Keywords: deltopectoral flap, neotracheostoma, random pattern flap, tracheoesophageal puncture fistula, tracheoesophageal puncture prosthesis

How to cite this article:
Jaiswal D, Yadav P, Shankhdhar V, Dalal R. Recurrent tracheoesophageal puncture fistula closure using a previous flap as donor: a case report. Egypt J Otolaryngol 2016;32:229-31

How to cite this URL:
Jaiswal D, Yadav P, Shankhdhar V, Dalal R. Recurrent tracheoesophageal puncture fistula closure using a previous flap as donor: a case report. Egypt J Otolaryngol [serial online] 2016 [cited 2020 May 31];32:229-31. Available from: http://www.ejo.eg.net/text.asp?2016/32/3/229/186529

  Introduction Top

Tracheoesophageal puncture (TEP) with prosthesis was described by Singer and Blom in 1980 [1]. In this procedure a one-way valve is placed between the tracheostoma and the neopharynx, which allows air to be shunted on demand through the neopharynx and produce speech similar to esophageal speech.

There are various complications related to this procedure − namely, leakage through and around the prosthesis, hemorrhage, infection, extrusion of prosthesis, etc.

In such cases the prosthesis needs removal and closure of the TEP fistula.

Case report

A 64-year-old male patient with carcinoma of the larynx underwent total laryngectomy with bilateral neck dissection with TEP and prosthesis placement, followed by adjuvant radiation therapy. Eight years later he developed enlargement and dysfunction at the TEP site. Prosthesis removal and fistula closure were carried out with a two-layered closure and reinforcement with a deltopectoral (DP) flap cover over the esophagus.

### Entries shown
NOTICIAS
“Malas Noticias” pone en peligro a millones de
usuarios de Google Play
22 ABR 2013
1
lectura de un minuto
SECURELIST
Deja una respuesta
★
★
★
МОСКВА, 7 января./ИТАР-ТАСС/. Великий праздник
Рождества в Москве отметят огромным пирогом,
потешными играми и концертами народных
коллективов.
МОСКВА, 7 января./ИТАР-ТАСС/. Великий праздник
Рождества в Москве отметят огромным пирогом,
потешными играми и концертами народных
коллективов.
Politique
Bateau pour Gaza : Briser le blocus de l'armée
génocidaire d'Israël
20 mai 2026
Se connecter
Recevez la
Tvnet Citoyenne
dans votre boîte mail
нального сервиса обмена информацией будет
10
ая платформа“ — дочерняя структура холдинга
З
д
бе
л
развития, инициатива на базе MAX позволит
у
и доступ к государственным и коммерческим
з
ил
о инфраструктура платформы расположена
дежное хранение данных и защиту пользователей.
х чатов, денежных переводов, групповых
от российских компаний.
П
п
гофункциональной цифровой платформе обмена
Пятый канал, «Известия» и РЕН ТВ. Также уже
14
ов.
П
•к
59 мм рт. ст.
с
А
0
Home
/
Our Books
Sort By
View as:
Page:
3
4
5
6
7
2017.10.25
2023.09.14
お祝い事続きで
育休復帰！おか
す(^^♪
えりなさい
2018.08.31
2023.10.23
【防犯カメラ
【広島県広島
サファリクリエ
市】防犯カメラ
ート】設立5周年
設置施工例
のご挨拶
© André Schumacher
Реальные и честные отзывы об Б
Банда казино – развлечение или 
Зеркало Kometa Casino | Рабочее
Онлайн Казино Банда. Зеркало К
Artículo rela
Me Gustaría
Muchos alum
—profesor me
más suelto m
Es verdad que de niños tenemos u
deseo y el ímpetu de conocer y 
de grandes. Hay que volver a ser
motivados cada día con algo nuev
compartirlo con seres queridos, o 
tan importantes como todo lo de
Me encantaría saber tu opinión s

### Task requirements
A) According to the case report, who described tracheoesophageal puncture with prosthesis, and in what year?
B) In the tracheoesophageal puncture case report, write out the passage that opens with "Introduction Top" and closes with "the TEP fistula.", swapping "prosthesis" for "implant" wherever it occurs.

### Expected outputs
A) Singer and Blom described it in 1980.

B)
Introduction Top

Tracheoesophageal puncture (TEP) with implant was described by Singer and Blom in 1980 [1]. In this procedure a one-way valve is placed between the tracheostoma and the neopharynx, which allows air to be shunted on demand through the neopharynx and produce speech similar to esophageal speech.

There are various complications related to this procedure − namely, leakage through and around the implant, hemorrhage, infection, extrusion of implant, etc.

In such cases the implant needs removal and closure of the TEP fistula.